The strength of the study is using a large English prospective cohort data set, and therefore, the findings are generalisable to the English population. Moreover, ELSA used standardised data collection methods, and all data collection tools are validated, such as the CASP-19 scale.

However, there are a few limitations to this study. Firstly, height was not measured in the same data collection wave as weight or with other lifestyle, health, and social care factors. This could introduce measurement bias as participants may have changed their height status as an older adult’s height can reduce due to age-associated spinal shortening [40]. Several studies though, have found agreement on health outcomes using height coefficients from the ELSA dataset, as height is measured in every alternative wave in ELSA [22, 41]. Secondly, although BMI is a well-known measure of obesity, there is evidence that the measure of central obesity may be more important in determining health outcomes [42]. Thirdly, different studies use different cut-off points for BMI to determine obesity. Fourthly, this is a cross-sectional study which is, per se, a limitation. Finally, we also need to learn more about the potential effects of technological advancements as well as the prospective, scalable effects of medical advancements, since there is still little evidence on how public expectations are evolving. Our knowledge and capacity to make reliable future predictions still have limitations.

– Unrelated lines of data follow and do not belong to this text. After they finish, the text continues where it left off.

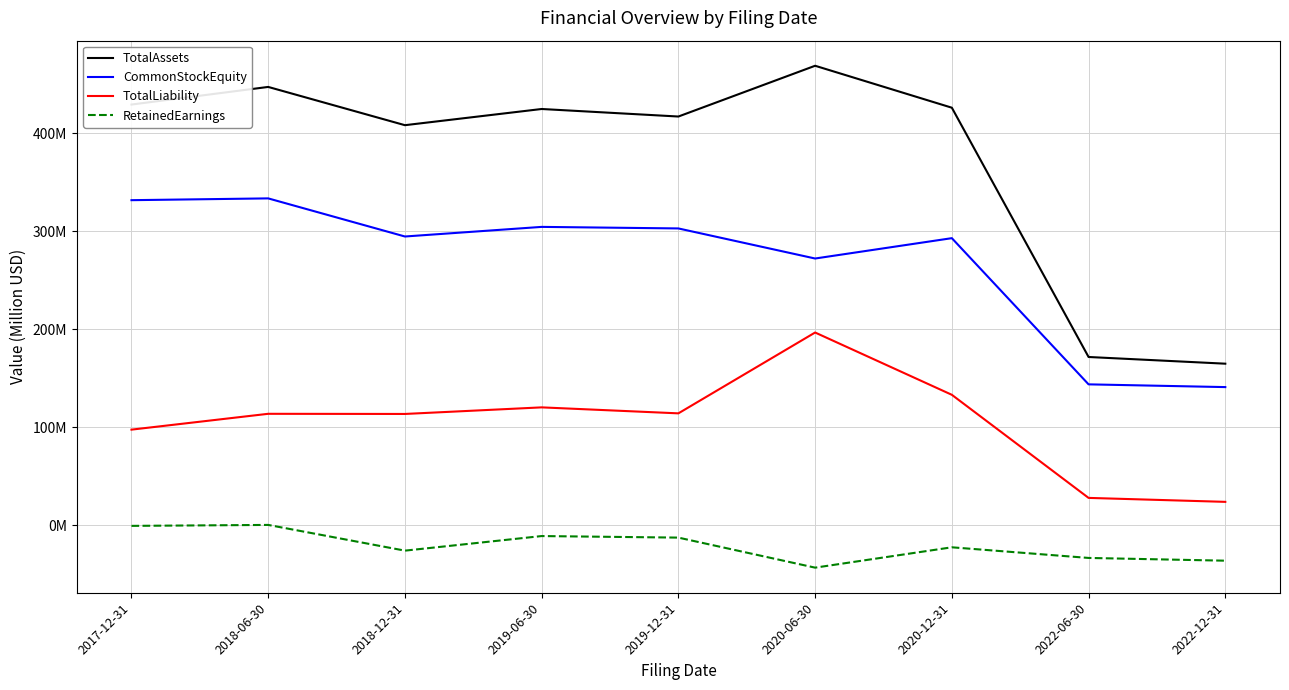

At which label is TotalAssets closest to 316?

2018-12-31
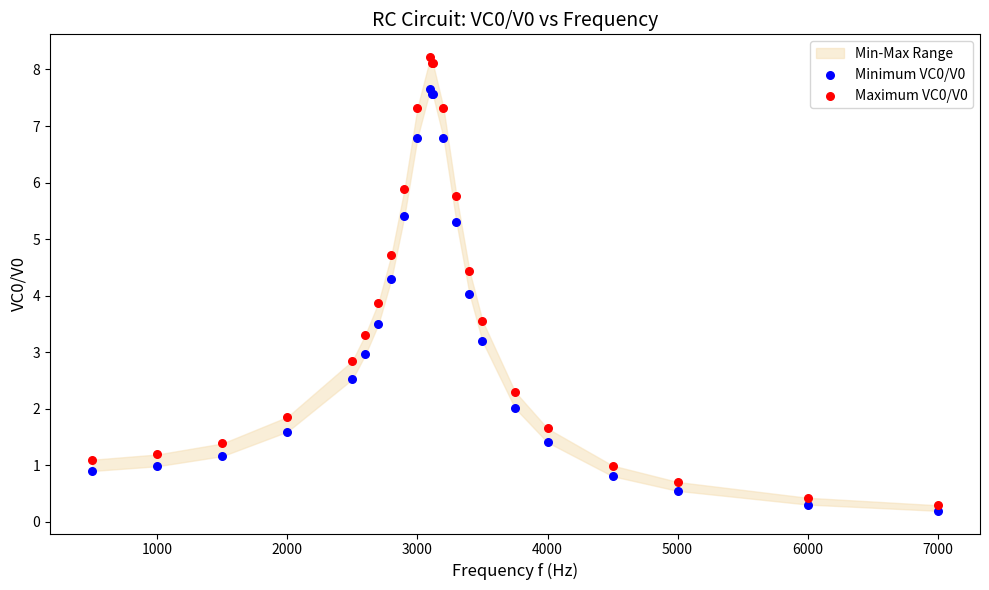

Which series reaches the maximum Y coordinate?

Maximum VC0/V0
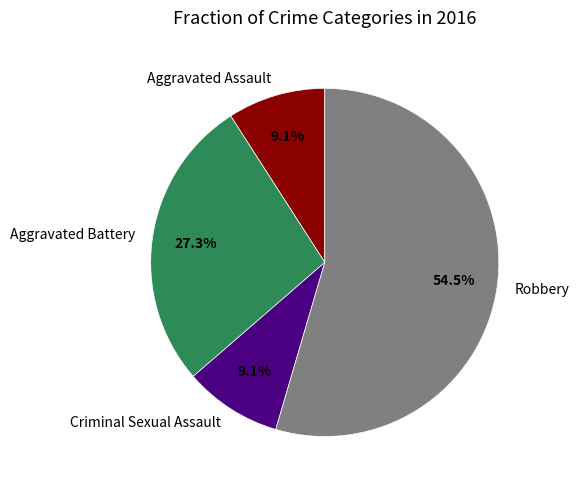

The Aggravated Battery slice represents 27% of the pie. True or false?

True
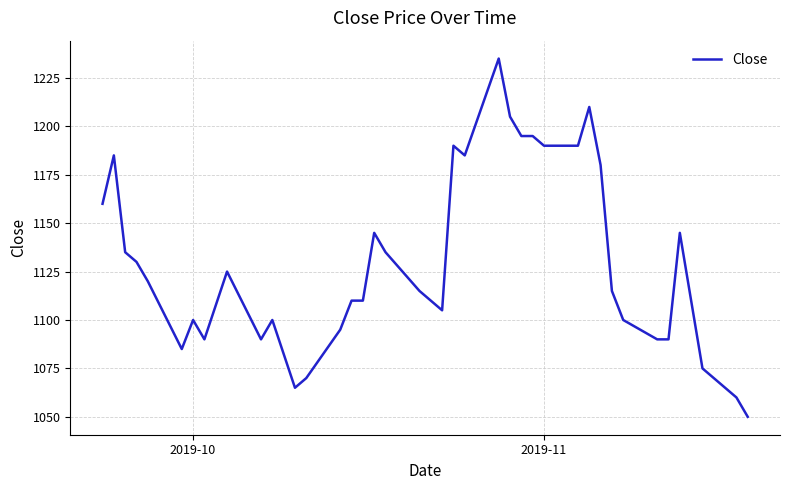

Does the chart display data point markers on the line(s)?

No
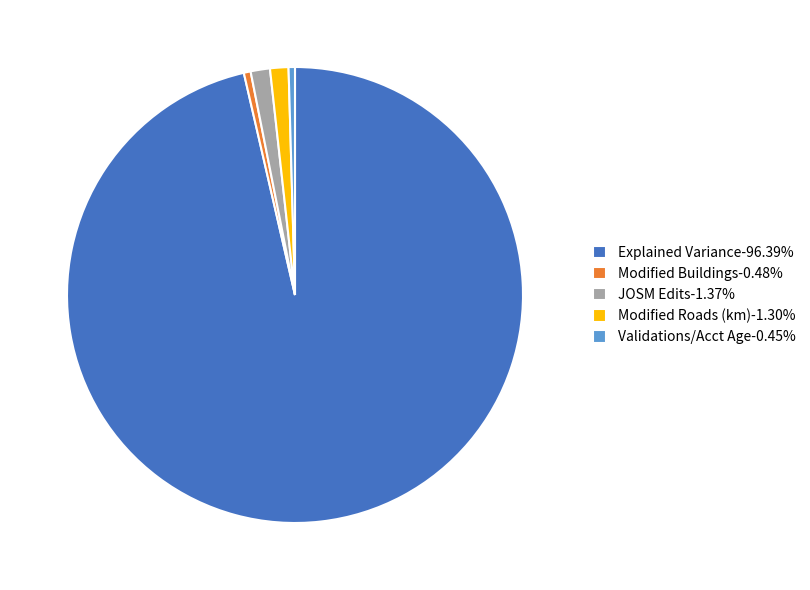

Is the sum of Modified Roads (km)-1.30% and Validations/Acct Age-0.45% greater than half?

No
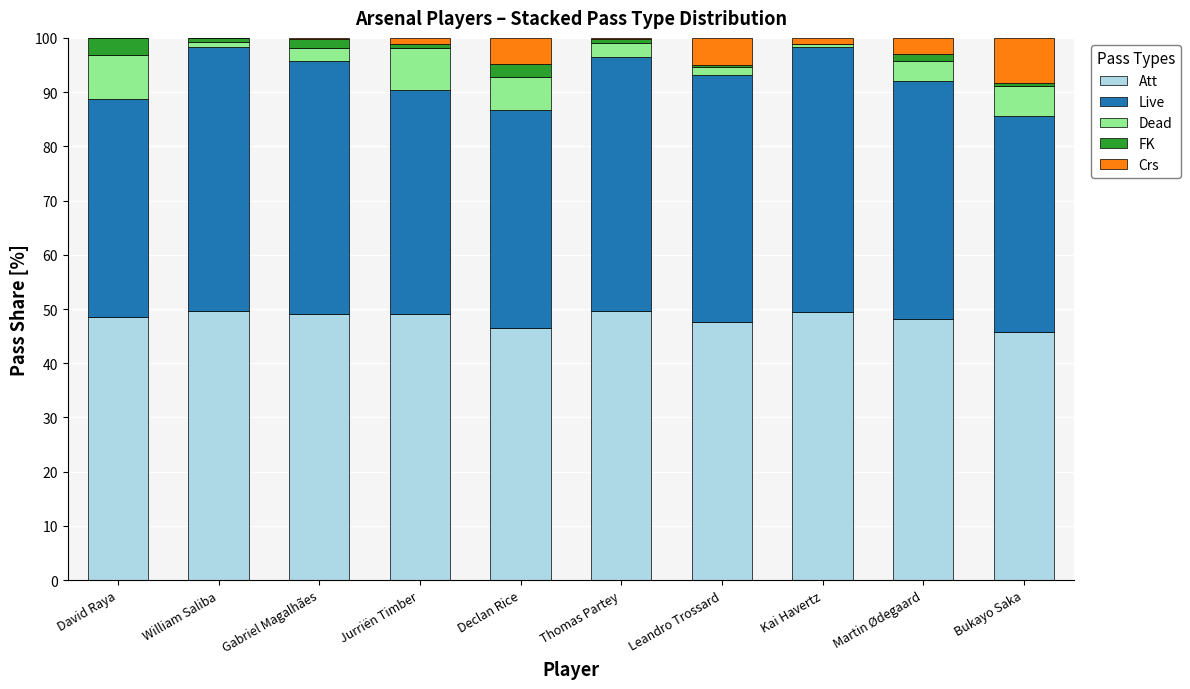

What is the maximum value for Att?

49.7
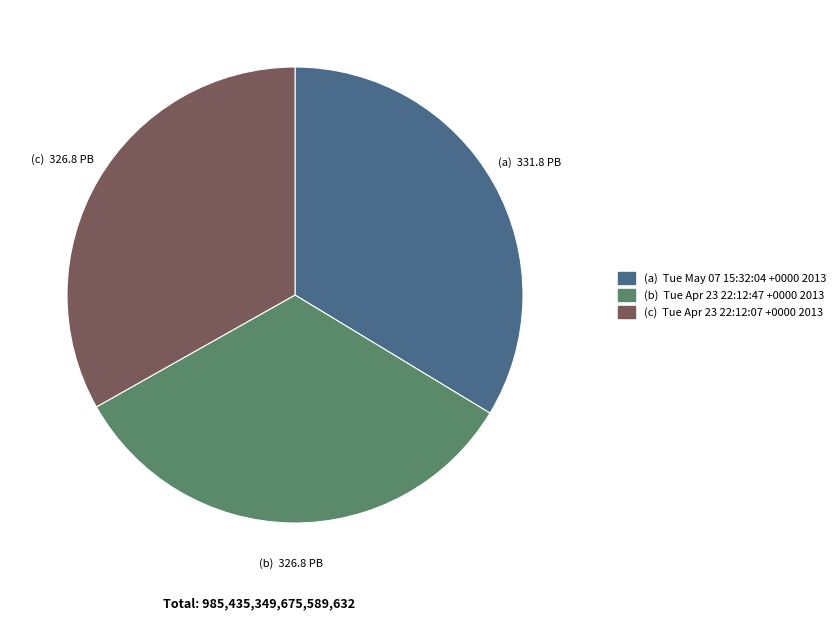

Is there a majority slice in this chart?

No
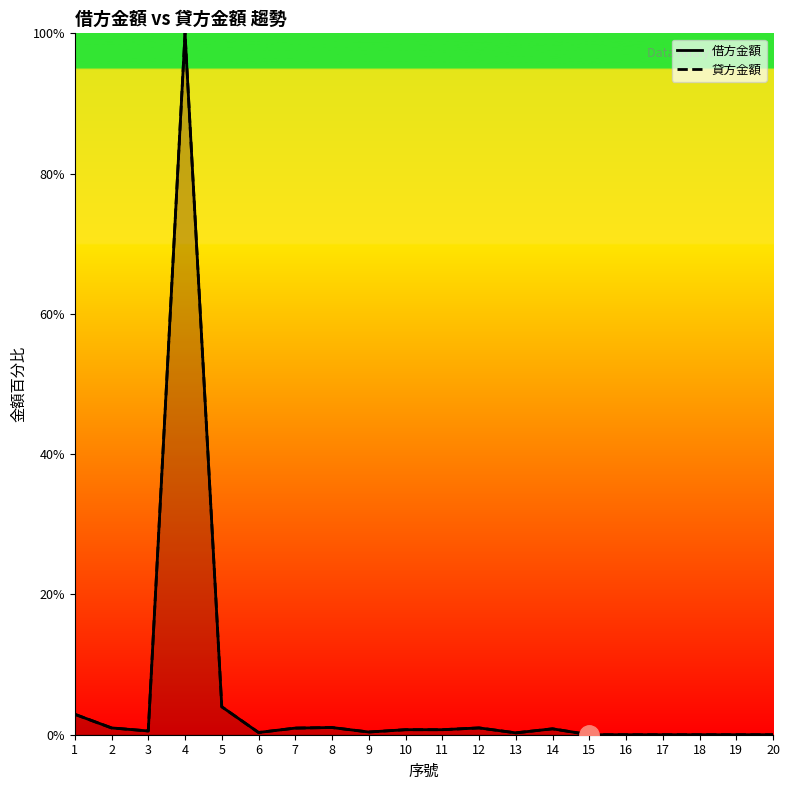

What are all the series names shown in the legend?

借方金額, 貸方金額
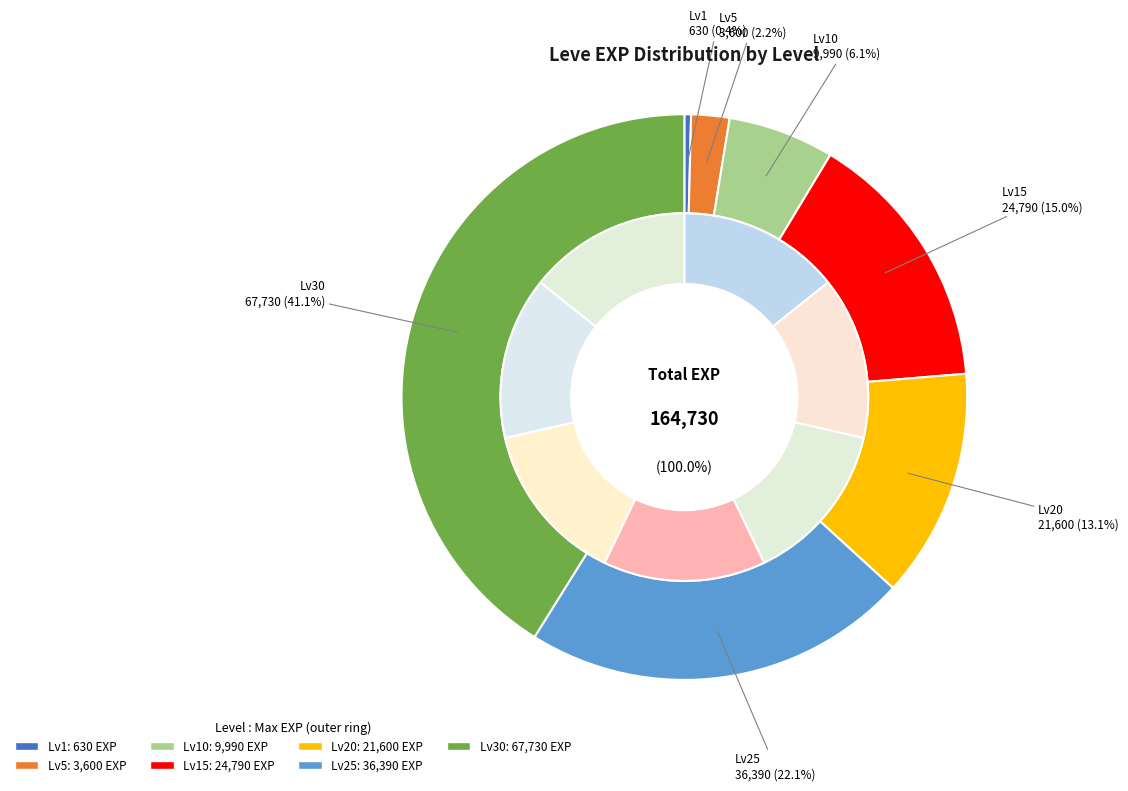

How many slices are in this pie chart?

7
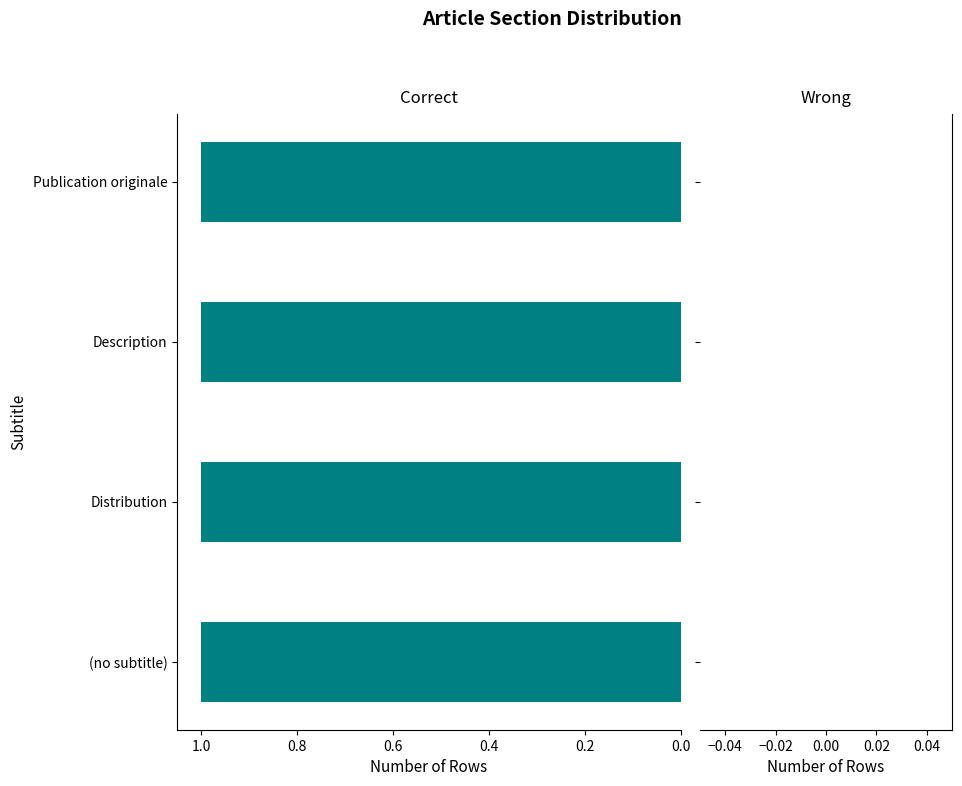

Which label corresponds to the largest value in the chart?

Publication originale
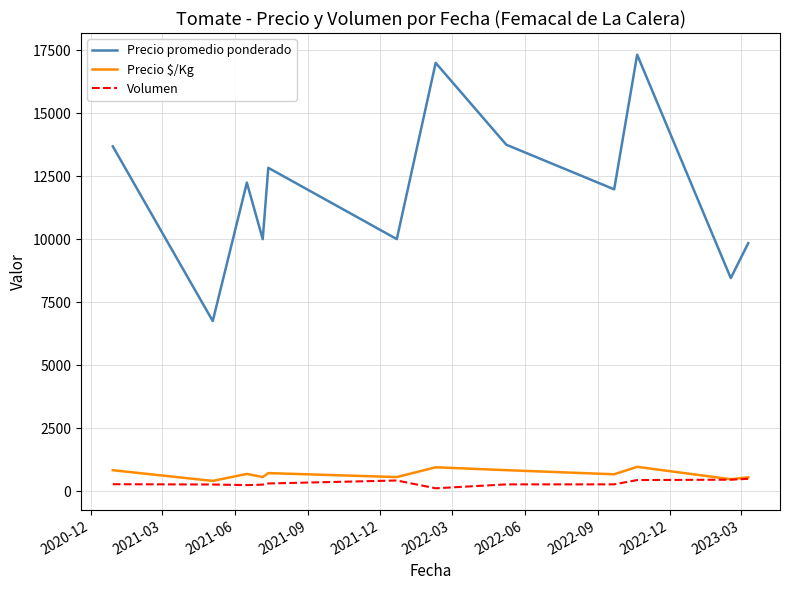

What is the sum of all Precio promedio ponderado values?

143864.6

In future studies, it is possible to improve the modelling to better understand the factors that influence demand and to produce estimates and scenarios of future needs that are more accurate and nuanced. Furthermore, the kind of care that people and families will be able, or willing, to offer for themselves and the kind of support that would be most successful for them are the areas where the evidence is less developed.

5. Conclusion

The present study’s findings demonstrate that in older adults aged 50 years and over, morbid obesity is the strongest predictor for formal care receipt, and their well-being is not associated with both formal and informal care receipt. Older adults’ age, functional disability by IADL, and self-reported long-standing illness are strongly associated with both formal and informal care support. To date, obesity-related NHS expenditure and the burden on NHS services is the main driving force for local healthsystems rather than its implication for adult social care services [6]. However, the present study’s findings on how lifestyle factors influence the number of social care receipts may help policymakers and healthcare providers allocate limited resources for adult social care services and promote healthy ageing rather than just focusing on weight loss. This would have the added benefit of also focusing on narrowing health inequalities as many overweight and obese adults are from lower socioeconomic groups. In addition, public, private (for example, the food industry), and voluntary sectors must follow a collaborative whole systems approach (WSA) to fight against these rising challenges of obesity [6] and assist local government to plan and tailor interventions for overweight and obesity management.

Data Availability

The SPSS data used to support the findings of this study have been deposited in the UK Data Service repository [43] ([DOI 10.5255/UKDA-SN-5050-24]).

Conflicts of Interest

The authors declare that they have no conflicts of interest.

Acknowledgments

This research is an outcome of the first author’s PhD study [45] at the University of West London, UK. The authors are grateful to both reviewers for their useful comments and suggestions.